Spirochaeta thermophila

Scientific classification
- Domain: Bacteria
- Kingdom: Pseudomonadati
- Phylum: Spirochaetota
- Class: Spirochaetia
- Order: Spirochaetales
- Family: Spirochaetaceae
- Genus: Spirochaeta
- Species: S. thermophila
- Binomial name: Spirochaeta thermophila Aksenova 1992

= Spirochaeta thermophila =

- Genus: Spirochaeta
- Species: thermophila
- Authority: Aksenova 1992

Species of bacterium

Spirochaeta thermophila is a fairly recently discovered free-living, anaerobic, spirochaete that seems to be the most thermophilic of the Spirochaetales order. The type species was discovered in 1992 in Kuril islands, Russia and described in Aksenova, et al. It has been isolated in the sediments and water columns of brackish aquatic habitats of various ponds, lakes, rivers, and oceans. This organism is identified as a new species based on its unique ability to degrade cellulose, xylan, and other α- and β-linked sugars and use them as the sole carbon source by encoding many glycoside hydrolases. It is presumed to secrete cellulases to break down plant-matter around it but there has been little work on the characterization of the enzymes responsible for this.

== Original description ==
The original description depicts single, helical, .2-.25 μm by 16-50 μm Gram-negative cells. The temperature range for survival of Spirochaeta thermophila is between 40° and 73° C with an optimum range between 66° and 68 °C. The pH range for survival was measured from 5.9 to 7.7 with an optimum of 7.5. The G + C content measured was approximately 52% in the 1992 description but has been measured around 70% since that time. The original description also noted that organisms of the same species isolated from different environments could have different optimum temperatures, optimum pH for growth, and optimum saline concentrations; these would change based on the environment in which the organism is living.

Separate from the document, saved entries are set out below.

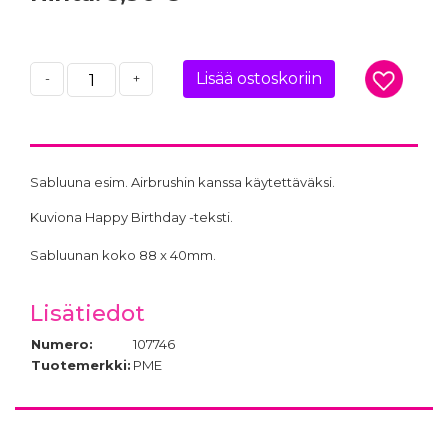
Lisää ostoskoriin
-
+
Sabluuna esim. Airbrushin kanssa käytettäväksi.
Kuviona Happy Birthday -teksti.
Sabluunan koko 88 x 40mm.
Lisätiedot
Numero:
107746
Tuotemerkki:
PME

== Glucose fermentation pathway ==
The fermentation process is the same Embden-Meyerhof-Parnas pathway of glycolysis with the exception of one step. The phosphorylation of fructose-6-phosphate mediates the production of pyrophosphate-dependent (PPi-dependent) phosphofrucktokinase instead of the usual ATP-dependent phosphofrucktokinase. This appears to be a characteristic of Spirochaeta thermophila not found in other Spirochaeta species. It is suggested that this different product could be a regulatory mechanism for catabolic processes; with low levels of the ATP-dependent molecule, AMP is produced. AMP drives the production of PPi production for the step that is changed in the glycolysis pathway.

The PPi-dependent phosphofrucktokinase sequences are only available from three organisms in the Spirochaetales order: Spirochaeta thermophila, Borrelia burgdorferi, and Treponema pallidum. Comparing the sequences, in a 2001 study by Rominus et al., it was determined that S. thermophila was most closely related to T. pallidum for this sequence and the sister to those groups was B. burgedorferi. This analysis showed the thermophily of S. thermophila and T. pallidum arose from a common ancestor between them and B. burgdorferi that was a mesophile. This was an interesting revelation because it was previously assumed that the thermophilic, free-living spirochaetes gave rise to all extant spirochaetes.